#### [Action item]
Output each record exactly, with nothing omitted.

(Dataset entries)
****
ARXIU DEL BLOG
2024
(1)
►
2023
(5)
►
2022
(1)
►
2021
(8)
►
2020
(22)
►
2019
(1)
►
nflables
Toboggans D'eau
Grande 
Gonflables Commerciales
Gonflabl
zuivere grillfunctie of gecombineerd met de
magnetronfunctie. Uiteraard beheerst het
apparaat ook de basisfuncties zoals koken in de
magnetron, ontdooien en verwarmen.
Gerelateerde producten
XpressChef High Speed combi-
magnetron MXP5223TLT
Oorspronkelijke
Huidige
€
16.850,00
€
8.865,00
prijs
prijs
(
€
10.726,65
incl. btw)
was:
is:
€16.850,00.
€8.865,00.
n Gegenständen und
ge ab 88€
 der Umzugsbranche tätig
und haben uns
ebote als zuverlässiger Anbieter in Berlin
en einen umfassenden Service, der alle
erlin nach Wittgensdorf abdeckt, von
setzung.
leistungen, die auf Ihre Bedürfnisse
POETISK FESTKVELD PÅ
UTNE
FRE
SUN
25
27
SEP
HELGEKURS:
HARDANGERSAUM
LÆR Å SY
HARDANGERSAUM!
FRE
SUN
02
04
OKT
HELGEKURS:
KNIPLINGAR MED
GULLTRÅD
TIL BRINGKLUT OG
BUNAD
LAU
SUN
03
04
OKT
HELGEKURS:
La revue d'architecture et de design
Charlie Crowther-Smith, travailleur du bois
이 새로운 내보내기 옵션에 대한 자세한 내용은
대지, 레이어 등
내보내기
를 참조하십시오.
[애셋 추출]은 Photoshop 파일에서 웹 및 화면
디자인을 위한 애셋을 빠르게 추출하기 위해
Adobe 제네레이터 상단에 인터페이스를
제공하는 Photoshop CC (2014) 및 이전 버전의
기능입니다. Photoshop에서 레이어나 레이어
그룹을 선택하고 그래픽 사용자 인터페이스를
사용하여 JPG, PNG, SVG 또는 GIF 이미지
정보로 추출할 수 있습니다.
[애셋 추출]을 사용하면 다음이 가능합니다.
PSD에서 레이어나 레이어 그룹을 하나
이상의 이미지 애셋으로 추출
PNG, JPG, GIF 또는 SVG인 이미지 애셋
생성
****
#### [Answer box]
ARXIU DEL BLOG
2024
(1)
►
2023
(5)
►
2022
(1)
►
2021
(8)
►
2020
(22)
►
2019
(1)
►
nflables
Toboggans D'eau
Grande 
Gonflables Commerciales
Gonflabl
zuivere grillfunctie of gecombineerd met de
magnetronfunctie. Uiteraard beheerst het
apparaat ook de basisfuncties zoals koken in de
magnetron, ontdooien en verwarmen.
Gerelateerde producten
XpressChef High Speed combi-
magnetron MXP5223TLT
Oorspronkelijke
Huidige
€
16.850,00
€
8.865,00
prijs
prijs
(
€
10.726,65
incl. btw)
was:
is:
€16.850,00.
€8.865,00.
n Gegenständen und
ge ab 88€
 der Umzugsbranche tätig
und haben uns
ebote als zuverlässiger Anbieter in Berlin
en einen umfassenden Service, der alle
erlin nach Wittgensdorf abdeckt, von
setzung.
leistungen, die auf Ihre Bedürfnisse
POETISK FESTKVELD PÅ
UTNE
FRE
SUN
25
27
SEP
HELGEKURS:
HARDANGERSAUM
LÆR Å SY
HARDANGERSAUM!
FRE
SUN
02
04
OKT
HELGEKURS:
KNIPLINGAR MED
GULLTRÅD
TIL BRINGKLUT OG
BUNAD
LAU
SUN
03
04
OKT
HELGEKURS:
La revue d'architecture et de design
Charlie Crowther-Smith, travailleur du bois
이 새로운 내보내기 옵션에 대한 자세한 내용은
대지, 레이어 등
내보내기
를 참조하십시오.
[애셋 추출]은 Photoshop 파일에서 웹 및 화면
디자인을 위한 애셋을 빠르게 추출하기 위해
Adobe 제네레이터 상단에 인터페이스를
제공하는 Photoshop CC (2014) 및 이전 버전의
기능입니다. Photoshop에서 레이어나 레이어
그룹을 선택하고 그래픽 사용자 인터페이스를
사용하여 JPG, PNG, SVG 또는 GIF 이미지
정보로 추출할 수 있습니다.
[애셋 추출]을 사용하면 다음이 가능합니다.
PSD에서 레이어나 레이어 그룹을 하나
이상의 이미지 애셋으로 추출
PNG, JPG, GIF 또는 SVG인 이미지 애셋
생성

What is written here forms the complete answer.